供桌上的香火烧到后半截了,七根青烟笔直。胡凤楼从小凳子上站起来,把快要烧完的旧香从香炉里拔出来,新香已经在蜡烛上点好了,插进香炉里。青烟又浓了一些,升上去在房梁下面散开。灶房里的锅盖盖严了,没有水蒸气顶锅盖的声音了。院子里老榆树的叶子又落了一层,风一吹沙沙响。

黄小六从院墙外头跑进来,手里举着一根树枝,“哥你看我捡到这个!”黄小跑看了一眼,“又是破扫帚把,扔了。”黄小六哦了一声,转身把树枝扔出院墙。他蹲在黄小跑旁边从兜里摸出一颗花生剥开,把花生米递给他哥。

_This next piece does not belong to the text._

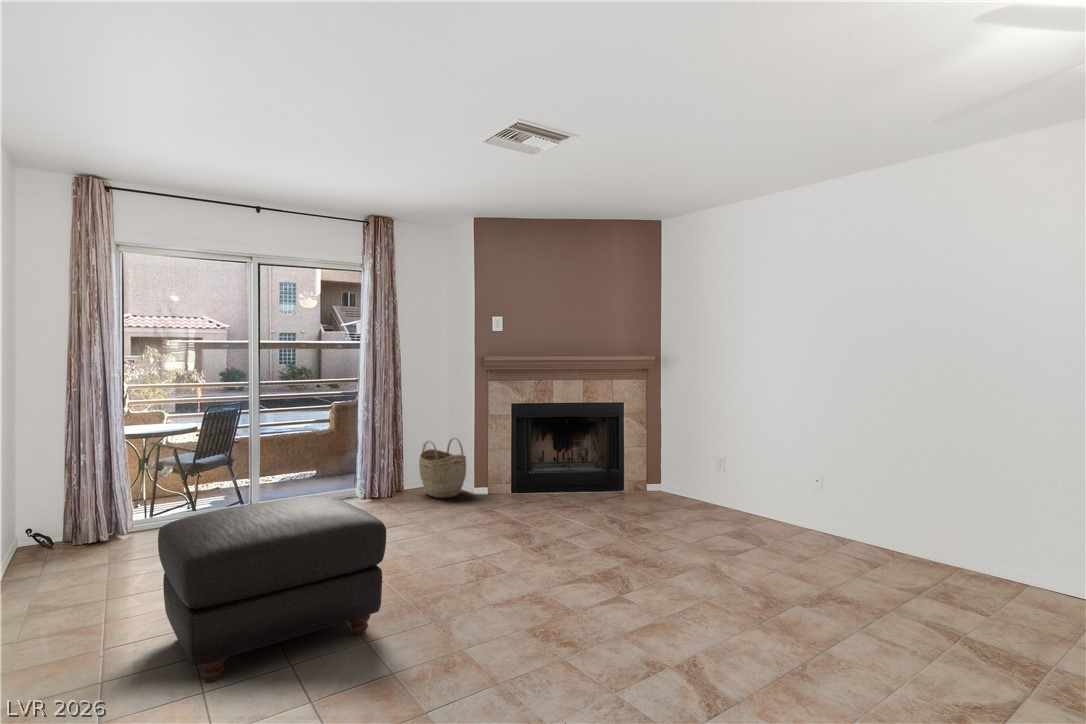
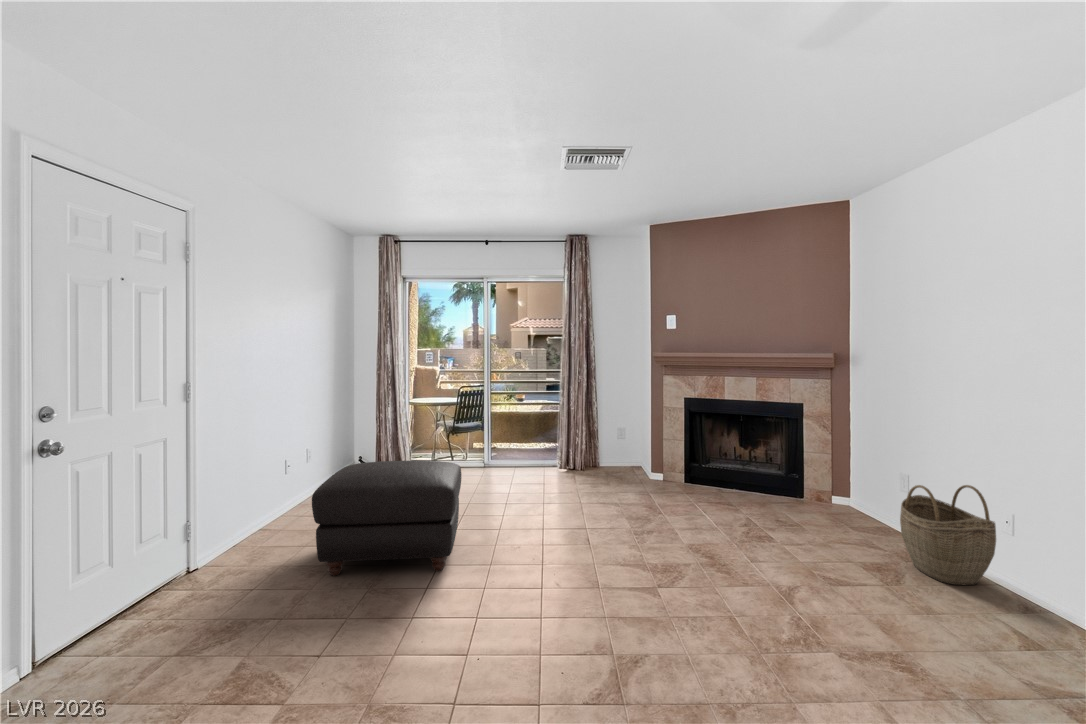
woven basket: present [419,438,466,498] -> present [900,485,996,585]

胡来靠在藤椅上把养魂茶喝完了,碗底剩了几朵泡开的桂花和一颗红枣核。他把碗放在椅子扶手上,靠在椅背上,闭着眼,手指在扶手上慢慢敲。一下,两下,三下。节奏很慢,像是没有在想什么,又像是在把今天所有的事在脑子里过一遍。

苏晚宁坐在他旁边的小板凳上,把苏正阳的信从档案袋里又拿出来看了一遍。她把那些用重墨写的字——“管理权在谁手里”——在脑子里转了好几圈。她把信重新折好放回档案袋里,锁进铁皮箱子。

灰老三从灶房出来在椅子上坐下,从怀里掏出袖珍账本翻开,在“新团体——观察中”那页的底下又加了一行字:某月某日,已将道制会信息同步茅山,待反馈。写完了他把账本合上揣回怀里。他靠在椅背上,拿起桌上那本道制会编印的小册子翻了翻,又放下了。

柳长生从供桌底下完全游了出来,盘在堂屋正中间,镇煞气场铺满了整个堂屋。蛇头昂着,眼睛半闭。

供桌上的七根青烟笔直地升上去。香不断,堂不塌。